Written task: Please filter the data below and copy every line that contains the string "with", matching case exactly.

Supplied material:
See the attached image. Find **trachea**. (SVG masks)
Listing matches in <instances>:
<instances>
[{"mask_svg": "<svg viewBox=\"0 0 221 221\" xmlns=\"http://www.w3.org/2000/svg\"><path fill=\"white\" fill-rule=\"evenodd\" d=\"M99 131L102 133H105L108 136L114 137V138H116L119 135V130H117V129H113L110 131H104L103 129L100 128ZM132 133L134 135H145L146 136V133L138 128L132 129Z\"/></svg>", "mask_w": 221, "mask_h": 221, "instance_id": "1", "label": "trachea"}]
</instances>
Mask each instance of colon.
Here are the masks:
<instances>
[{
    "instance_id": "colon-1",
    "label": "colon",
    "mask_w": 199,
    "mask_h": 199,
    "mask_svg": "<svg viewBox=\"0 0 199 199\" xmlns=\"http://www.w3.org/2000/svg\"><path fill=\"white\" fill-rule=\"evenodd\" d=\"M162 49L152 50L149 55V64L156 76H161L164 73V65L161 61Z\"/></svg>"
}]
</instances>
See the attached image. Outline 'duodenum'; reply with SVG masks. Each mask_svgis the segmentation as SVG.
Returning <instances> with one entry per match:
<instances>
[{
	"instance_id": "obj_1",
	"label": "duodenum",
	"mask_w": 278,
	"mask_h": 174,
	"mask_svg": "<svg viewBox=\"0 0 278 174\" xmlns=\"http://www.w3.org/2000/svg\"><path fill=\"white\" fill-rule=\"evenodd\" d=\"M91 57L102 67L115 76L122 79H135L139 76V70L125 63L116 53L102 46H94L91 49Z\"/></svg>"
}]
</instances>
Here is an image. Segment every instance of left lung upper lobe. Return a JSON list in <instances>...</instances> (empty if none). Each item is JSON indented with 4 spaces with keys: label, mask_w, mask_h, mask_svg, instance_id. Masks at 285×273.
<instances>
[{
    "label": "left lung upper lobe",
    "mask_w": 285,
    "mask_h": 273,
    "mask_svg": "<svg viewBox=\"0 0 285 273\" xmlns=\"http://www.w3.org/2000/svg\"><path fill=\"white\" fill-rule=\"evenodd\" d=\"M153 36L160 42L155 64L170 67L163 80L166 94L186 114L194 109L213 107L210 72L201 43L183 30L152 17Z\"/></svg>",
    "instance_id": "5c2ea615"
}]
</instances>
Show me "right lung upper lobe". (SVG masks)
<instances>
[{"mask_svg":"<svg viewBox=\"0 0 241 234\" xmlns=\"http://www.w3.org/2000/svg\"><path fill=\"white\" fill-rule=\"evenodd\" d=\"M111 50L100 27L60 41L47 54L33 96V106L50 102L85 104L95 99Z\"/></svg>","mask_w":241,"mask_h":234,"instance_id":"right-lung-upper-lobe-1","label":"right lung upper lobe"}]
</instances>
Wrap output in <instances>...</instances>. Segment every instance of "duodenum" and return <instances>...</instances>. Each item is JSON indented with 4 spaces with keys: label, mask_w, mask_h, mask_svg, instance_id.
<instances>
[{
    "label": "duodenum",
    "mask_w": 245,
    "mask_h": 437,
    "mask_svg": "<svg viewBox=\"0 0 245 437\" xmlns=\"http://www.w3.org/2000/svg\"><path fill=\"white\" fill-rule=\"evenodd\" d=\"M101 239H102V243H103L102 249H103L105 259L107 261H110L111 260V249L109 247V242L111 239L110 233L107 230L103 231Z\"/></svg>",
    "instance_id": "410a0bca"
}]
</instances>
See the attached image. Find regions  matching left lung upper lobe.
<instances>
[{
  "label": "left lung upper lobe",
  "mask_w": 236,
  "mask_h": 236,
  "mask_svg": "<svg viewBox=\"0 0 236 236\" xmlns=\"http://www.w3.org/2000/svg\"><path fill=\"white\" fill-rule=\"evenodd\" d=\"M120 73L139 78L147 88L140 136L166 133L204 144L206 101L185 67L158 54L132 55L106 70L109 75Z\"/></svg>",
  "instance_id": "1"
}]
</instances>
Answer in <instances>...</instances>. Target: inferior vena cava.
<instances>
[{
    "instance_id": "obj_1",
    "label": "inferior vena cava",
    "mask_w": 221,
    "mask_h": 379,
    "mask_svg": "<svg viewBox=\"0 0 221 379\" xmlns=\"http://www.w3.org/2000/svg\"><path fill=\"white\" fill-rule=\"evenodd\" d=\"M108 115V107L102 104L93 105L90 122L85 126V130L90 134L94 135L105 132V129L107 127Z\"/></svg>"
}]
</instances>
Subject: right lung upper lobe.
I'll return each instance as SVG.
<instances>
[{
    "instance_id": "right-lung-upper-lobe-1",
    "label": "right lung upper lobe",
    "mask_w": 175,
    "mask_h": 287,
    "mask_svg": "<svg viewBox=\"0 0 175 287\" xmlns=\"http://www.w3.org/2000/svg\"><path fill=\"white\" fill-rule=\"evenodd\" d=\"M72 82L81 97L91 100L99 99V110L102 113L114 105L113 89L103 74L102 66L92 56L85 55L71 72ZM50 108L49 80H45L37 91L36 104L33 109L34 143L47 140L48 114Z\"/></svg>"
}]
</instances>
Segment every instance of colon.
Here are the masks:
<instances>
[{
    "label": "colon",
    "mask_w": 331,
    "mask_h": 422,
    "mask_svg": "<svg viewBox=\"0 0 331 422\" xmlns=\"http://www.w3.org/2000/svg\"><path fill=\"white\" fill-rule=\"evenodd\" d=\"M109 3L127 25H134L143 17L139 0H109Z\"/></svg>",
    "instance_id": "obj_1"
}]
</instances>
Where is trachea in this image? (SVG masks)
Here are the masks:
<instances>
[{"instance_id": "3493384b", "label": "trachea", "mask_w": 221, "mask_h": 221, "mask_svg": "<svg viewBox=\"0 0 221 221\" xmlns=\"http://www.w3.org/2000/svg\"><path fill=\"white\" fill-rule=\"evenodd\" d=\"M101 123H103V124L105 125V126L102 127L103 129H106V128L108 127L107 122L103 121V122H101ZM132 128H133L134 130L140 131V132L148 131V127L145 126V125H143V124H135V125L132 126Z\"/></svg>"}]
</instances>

Output below:
See the attached image. Outline 'duodenum'; reply with SVG masks. Each mask_svgis the segmentation as SVG.
Returning <instances> with one entry per match:
Here is an image. Segment every instance of left lung upper lobe. Return a JSON list in <instances>...</instances> (empty if none). Each item is JSON indented with 4 spaces with keys: label, mask_w, mask_h, mask_svg, instance_id. Masks at 285×273.
Wrap output in <instances>...</instances>. Segment every instance of "duodenum" and return <instances>...</instances>. Each item is JSON indented with 4 spaces with keys: label, mask_w, mask_h, mask_svg, instance_id.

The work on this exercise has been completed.